▶ TRECHO FORNECIDO
_____

Palavras-Chave: Usucapião, extrajudicial, desjudicialização.
Introdução
A Usucapião, de modo geral, é um modo de aquisição da propriedade móvel ou imóvel que se dá mediante a posse prolongada da coisa, desde que atendidos os requisitos legais. Tal matéria é disciplinada no Código Civil que contempla as respectivas modalidades e requisitos necessários para que seja possível usucapir o bem pretendido.
Durante a vigência do Código de Processo Civil de 1973, a aquisição da propriedade mediante usucapião se dava apenas por meio da ação de usucapião, prevista no referido diploma nos artigos 941 a 945.
Entretanto, para o atual Código de Processo Civil verifica-se a possibilidade da desjudicialização de tais procedimentos, direcionando para a via administrativa aqueles de menor complexidade, dentre eles, a aquisição pela usucapião.
Nesse contexto, introduziu-se o instituto da usucapião extrajudicial (ou administrativo) através do artigo 1.071 do CPC/2015, alterando a Lei de Registros Públicos mediante inclusão do artigo 216-A em seu texto. Tornando-se possível a tramitação desse procedimento de aquisição da propriedade imobiliária através do Registro de Imóveis de onde está situado o imóvel usucapiendo.
O instituto da usucapião extrajudicial é recente no direito brasileiro. A novidade já se espalha por todo lugar, contudo não se sabe se o novo instituto é efetivo.
A Usucapião extrajudicial trata-se de meio extrajudicial para resolução de processos dessa alçada e torná-los mais simplificados, de maneira a contribuir na regularização fundiária.
O objetivo central deste trabalho é o estudo do instituto da usucapião e análise acerca da efetividade do seu procedimento extrajudicial, com as alterações sofridas a partir da edição da Lei de nº. 13.465/2017.
Faz-se necessário analisar o procedimento da usucapião extraordinária, uma vez que existe a necessidade da concordância expressa dos confinantes e dos antigos proprietários do imóvel objeto da usucapião extrajudicial na planta e memorial descritivo, documentos exigidos pela lei para o andamento do procedimento, o que foi alterado pela lei 13.838/19.
A situação apresentada é que com a edição da Lei de nº. 13.465/2017 o procedimento extrajudicial da usucapião ganhará efetividade prática e passará a ser uma realidade para as partes interessadas.
Para a realização do presente trabalho, utilizou-se o método de abordagem dedutivo, uma vez que uma temática geral, no caso a usucapião, vai de encontro a uma temática específica. Procedimentalmente serão adotados os métodos monográfico, por tratar o desmembramento do assunto, e histórico, observando como se deu a evolução da dinâmica do instituto da usucapião. Quanto às técnicas de pesquisa, utilizou-se a técnica bibliográfica, a partir da análise de material preexistente sobre as temáticas abordadas.

_____

▶ DADOS COLETADOS

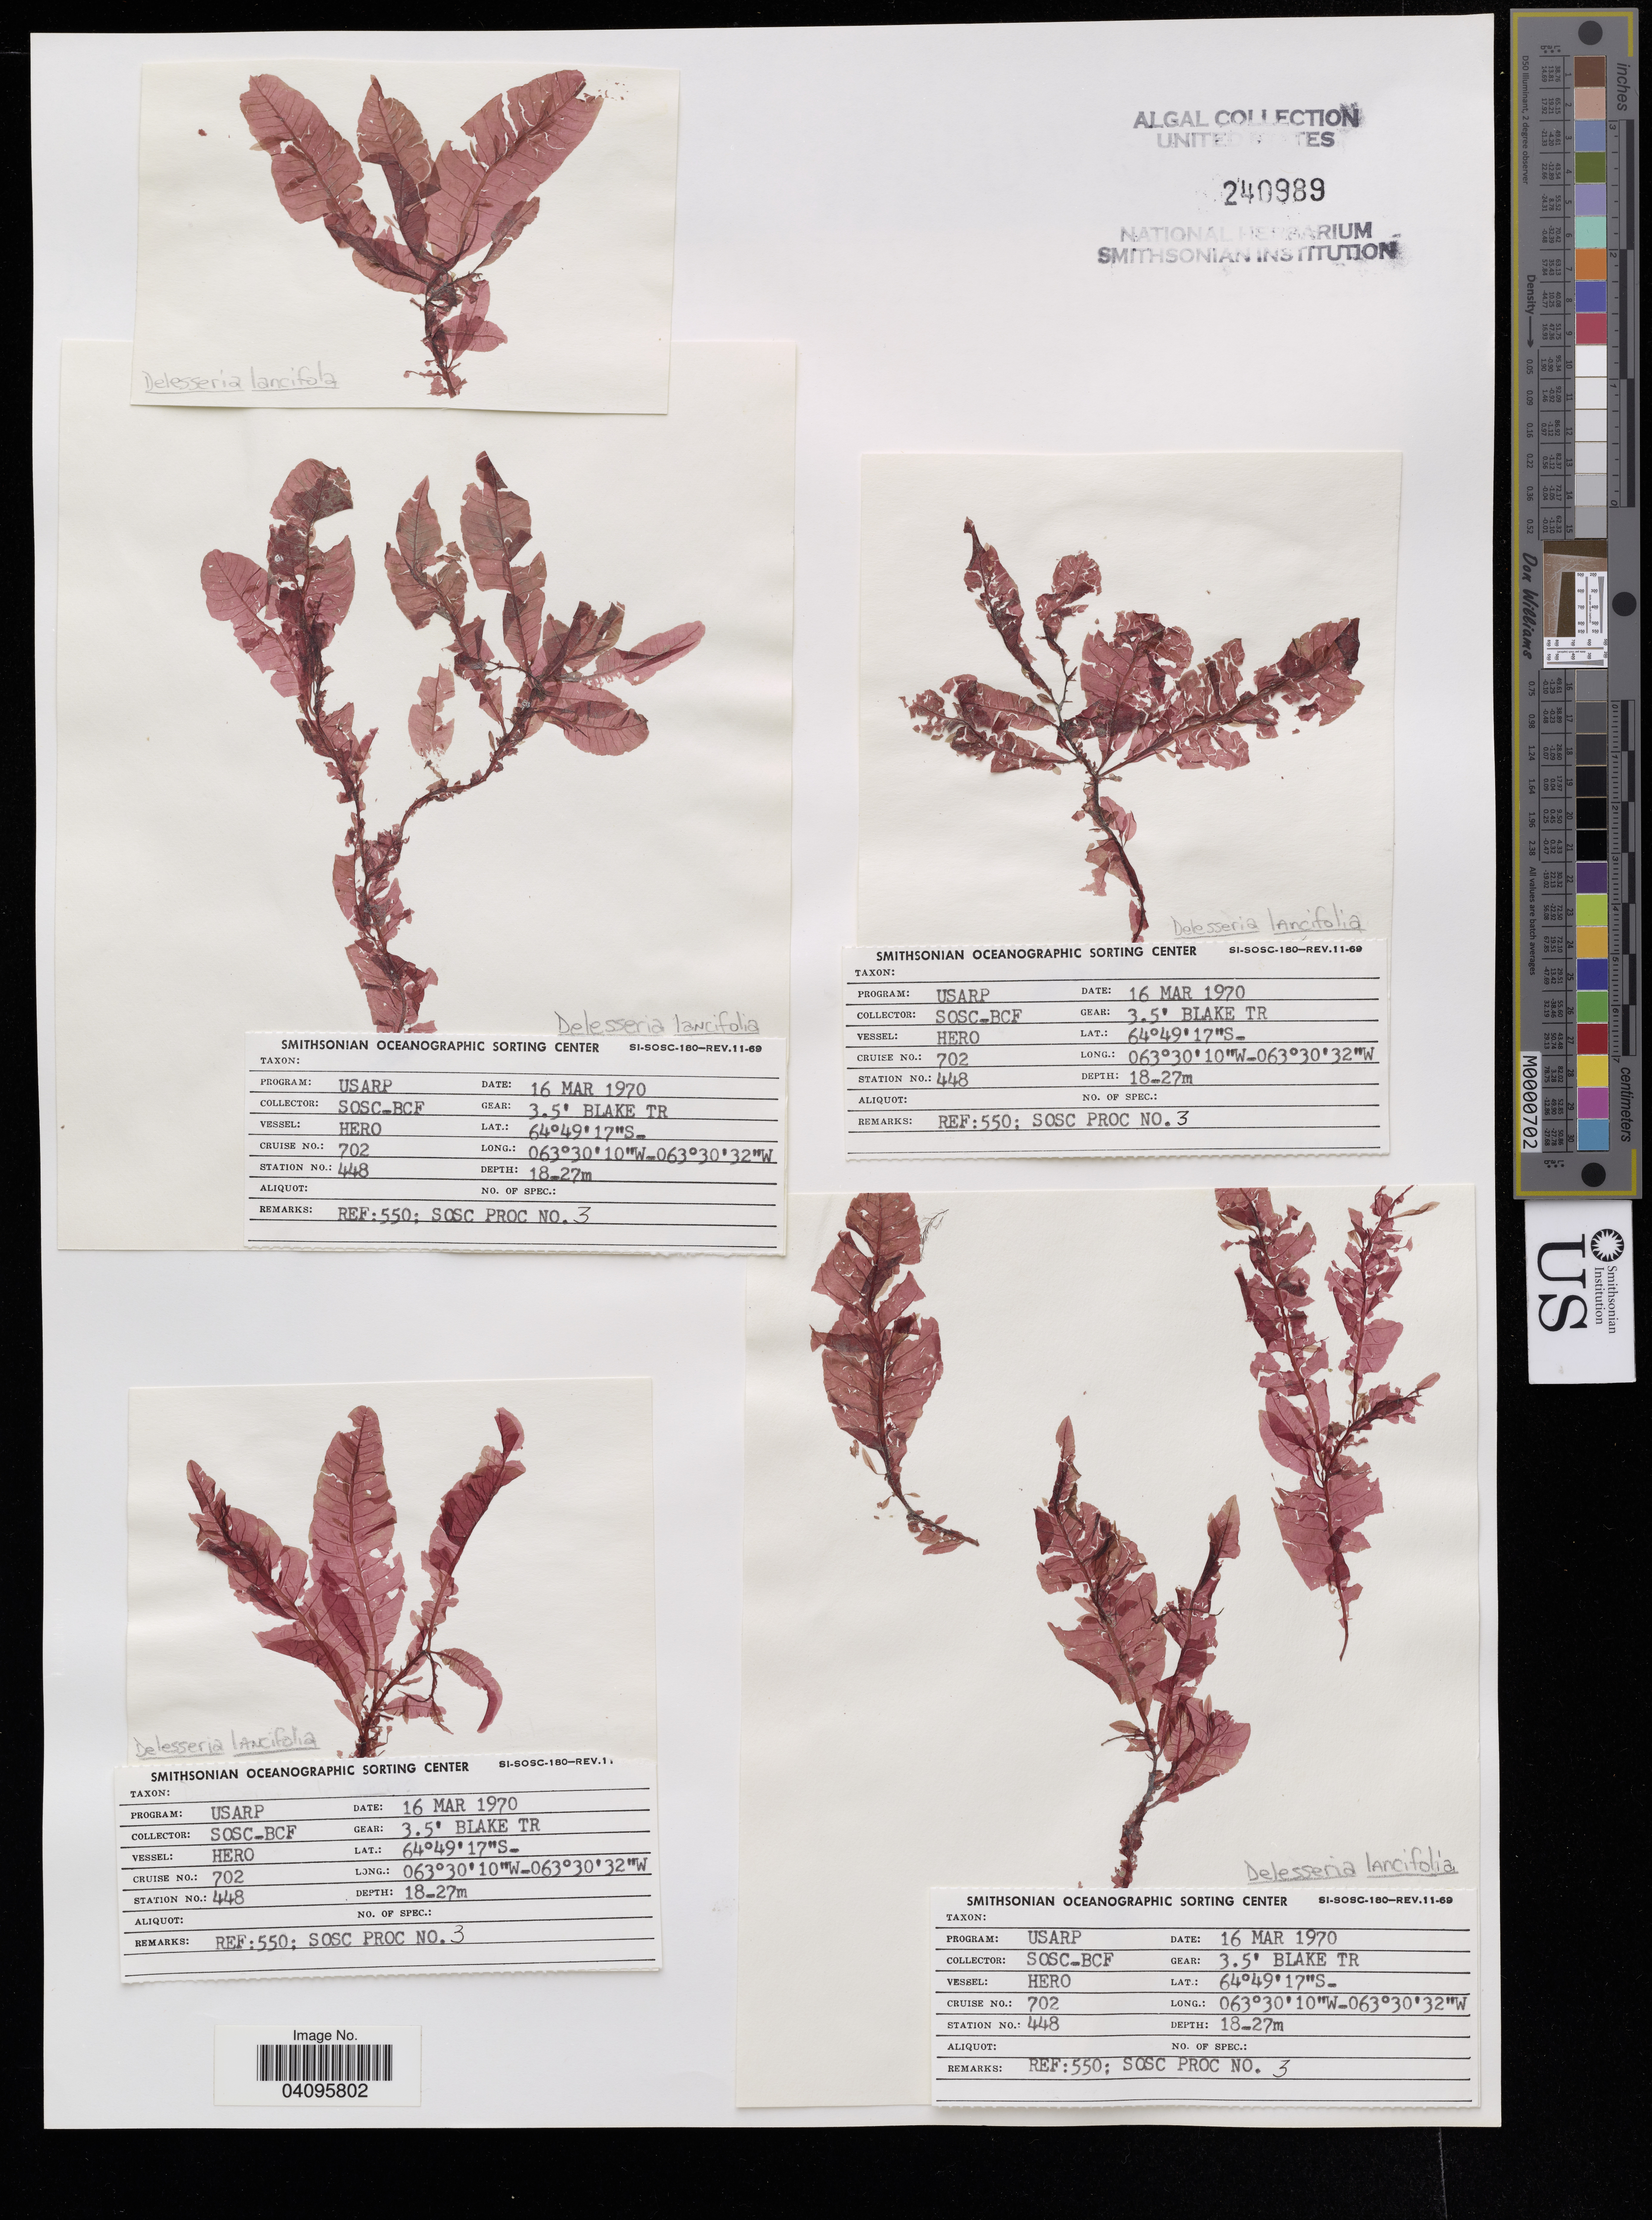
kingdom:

_____

▶ O QUE SE PEDE
Reescreva em forma de lista o parágrafo do trecho sobre usucapião que começa com "Nesse contexto, introduziu-se", mantendo seus fatos principais.

▶ RESPOSTA DO EXERCÍCIO
- A usucapião extrajudicial foi introduzida pelo artigo 1.071 do CPC/2015.
- Esse artigo alterou a Lei de Registros Públicos, incluindo nela o artigo 216-A.
- Com isso, o procedimento de aquisição da propriedade imobiliária passou a poder tramitar no Registro de Imóveis do local onde está o imóvel usucapiendo.